The Federal Acquisition Regulations ("FAR") are silent on the question of whether a large business concern may provide bonding indemnification to a small business. When this issue arises, it is normally reviewed in the context of a challenge to the size status of the small business concern under applicable SBA regulations. These regulations, found at 13 CFR 121 and 126 address those circumstances under which a relationship between a large business concern and a small business concern amounts to an "affiliation" that renders the small business as no longer being small. Under the regulations, affiliations exist under the following circumstances:
(1) Concerns are affiliates of each other when one concern controls or has the power to control the other, or a third party or parties controls or has the power to control both.
(2) SBA considers factors such as ownership, management, previous relationships with or ties to another concern, and contractual relationships, in determining whether affiliation exists.
(3) Individuals or firms that have identical or substantially identical business or economic interests, such as family members, persons with common investments, or firms that are economically dependent through contractual or other relationships, may be treated as one party with such interests aggregated.
(4) SBA counts the receipts or employees of the concern whose size is at issue and those of all its domestic and foreign affiliates, regardless of whether the affiliates are organized for profit, in determining the concern's size.
The legal dilemma that any large business faces when contemplating a relationship with a small business concern, is whether it can protect its interests without structuring the relationship in such a way that the SBA might later determine that, as a result of the relationship, the small business has become affiliated with the large business. More precisely, the SBA can be expected to focus on whether the relationship is such that the large business has the power to control the small business concern. If the power to control is evident, an impermissible affiliation will be found to exist.
The legal issue of whether bonding indemnification results in the power to control, and thereby an affiliation, has been examined by the SBA in a number of cases. In C.E. Wylie Construction Co., 1984 WL 41895 (S.B.A.), the SBA ruled that an indemnification for fee agreement whereby a large business concern indemnified the bonds of a small business concern on a fixed fee basis and which, by its terms, amounted to an arms length business transaction in which both parties benefitted and to which neither was inextricably tied and, which was not otherwise characterized by provisions that gave control or the power to control the small concern by a large concern, was not an impermissible contractual relationship, or affiliation. Similarly, in Steel Style, Inc., 1986 WL 57542 (S.B.A.), the SBA ruled that an indemnification for fee arrangement was permitted where the small business held the large business harmless from the indemnification, and where the small business did not give the large concern exclusivity with respect to the small business concern's bid indemnification business.
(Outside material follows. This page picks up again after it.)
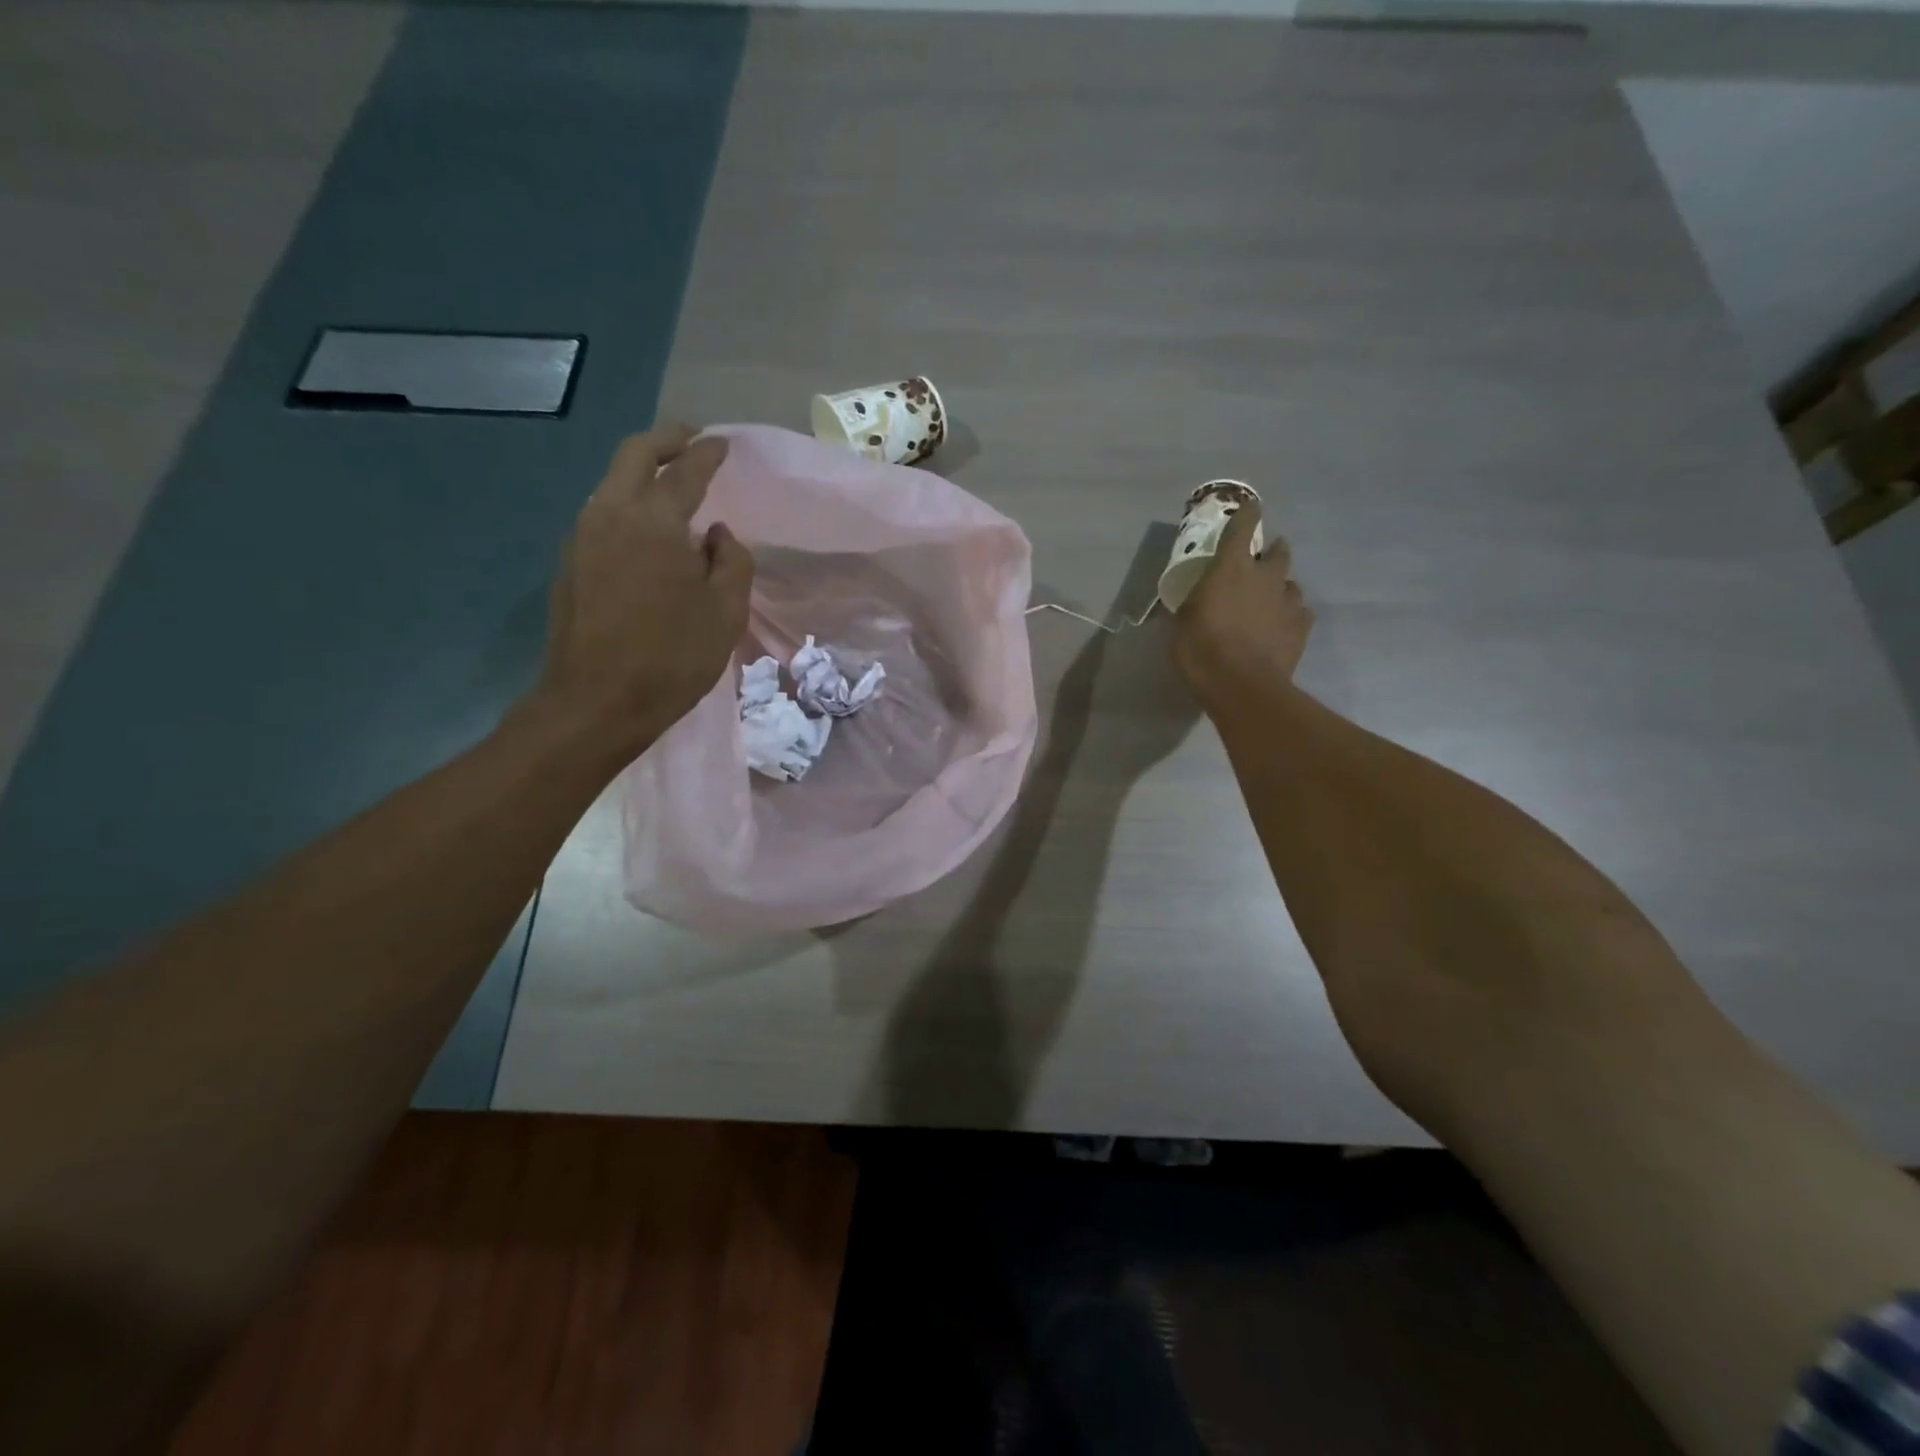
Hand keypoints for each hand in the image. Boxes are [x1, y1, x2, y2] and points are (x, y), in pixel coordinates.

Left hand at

It must also be noted, however, that in another case, the SBA decided that where the small business and the alleged large business affiliate were in the same industry, where the large business provided assistance in the preparation of bid documents, and where the large business provided technical services to the small business, the bond indemnification, coupled with these other factors, gave rise to the power to control and to an affiliation. Interface Construction Co., 1988 WL 219876 (S.B.A.). The power to control, therefore, is very important and is subject to considerable scrutiny by the SBA.
A large business concern can legally furnish bond indemnification to a small business, or to a HubZone contractor, provided that the circumstances of the particular case are examined and fully addressed in a written indemnification agreement between the parties. Even though large and small construction contractors are in the same general business, there are significant differences in their equipment ownership, experience, financial strength, and performance capabilities. Great care must be taken to avoid any inference of the power to control the small business concern, and the indemnification should be the result of an arms length transaction with few, if any, strings attached.
It is particularly important that the agreement address the unique characteristics of the procurement under which indemnification is contemplated. In those cases where the viability of the small business concern exists even without the indemnification, and where the indemnification is offered because of the unique aspects of a particular procurement, the ability to defend the indemnification is even stronger.
The practical problem that the large business concern will face is that if competitors of the HubZone contractor suspect that there is assistance from a large business concern, there will undoubtedly be a size status protest and the nature of any bond indemnification will be scrutinized. In such a case, there must be full disclosure to the SBA about the nature and terms of the indemnification. Provided that there is no attempt to conceal the indemnification, neither the large business nor its surety need to be concerned about violating the law.
As explained above, it is very important to enter into an agreement that complies with the SBA's restrictions on affiliation, that discloses the indemnification, and that fully explains the rights and responsibilities of the parties.